▶ **本文**

★ ★ ★

食品、添加物等の規格基準の一部を改正する件について
食品、添加物等の規格基準の一部を改正する件(令和2年厚生労働省告示第○号)が本日告示され、これにより食品、添加物等の規格基準(昭和34年厚生省告示第370号。以下「規格基準告示」という。)の一部が改正された。
改正の概要等については、下記のとおりであるので、関係者への周知を行うとともに、その運用に遺漏がないよう取り計らわれたい。
記
第1 改正の概要
1 食品衛生法(昭和22年法律第233号。以下「法」という。)第13条第1項の規定に基づき、規格基準告示に規定する農薬シクラニリプロール、農薬ジクワット、農薬テブコナゾール、農薬ブロフラニリド、動物用医薬品ベタメタゾン及び農薬ベンズピリモキサンについて、食品中の残留基準値を改正又は設定したこと(別紙1参照)。

★ ★ ★

▶ **小問 1**
本文の「食品、添加物等の規格基準の一部を改正する件について」から「がないよう取り計らわれたい。」までを、「がないよう取り計らわれたい。」も含めて一字一句違えずに打ち直してください。
▶ **小問 2**
次の(a)〜(c)が本文の内容と合っているか、それぞれ「はい」か「いいえ」で答え、判断の決め手となる本文の語句をそのまま引用してください。
(a) 規格基準告示とは、昭和34年厚生省告示第370号のことである。
(b) 残留基準値が改正又は設定されたのは、農薬だけである。
(c) 残留基準値の改正又は設定は、食品衛生法第13条第1項の規定に基づいている。
▶ **小問 3**
本文によれば、規格基準告示の一部は何によって改正されたのか、説明してください。
ここではレコードは使いません。

▶ **対象レコード**

★ ★ ★

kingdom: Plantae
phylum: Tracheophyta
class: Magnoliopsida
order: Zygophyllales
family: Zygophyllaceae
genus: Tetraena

★ ★ ★

▶ **想定解答 1**
食品、添加物等の規格基準の一部を改正する件について
食品、添加物等の規格基準の一部を改正する件(令和2年厚生労働省告示第○号)が本日告示され、これにより食品、添加物等の規格基準(昭和34年厚生省告示第370号。以下「規格基準告示」という。)の一部が改正された。
改正の概要等については、下記のとおりであるので、関係者への周知を行うとともに、その運用に遺漏がないよう取り計らわれたい。

▶ **想定解答 2**
(a) はい。「食品、添加物等の規格基準(昭和34年厚生省告示第370号。以下「規格基準告示」という。)」
(b) いいえ。「動物用医薬品ベタメタゾン」
(c) はい。「食品衛生法(昭和22年法律第233号。以下「法」という。)第13条第1項の規定に基づき」

▶ **想定解答 3**
食品、添加物等の規格基準の一部を改正する件が本日告示されたことによって、規格基準告示の一部が改正されました。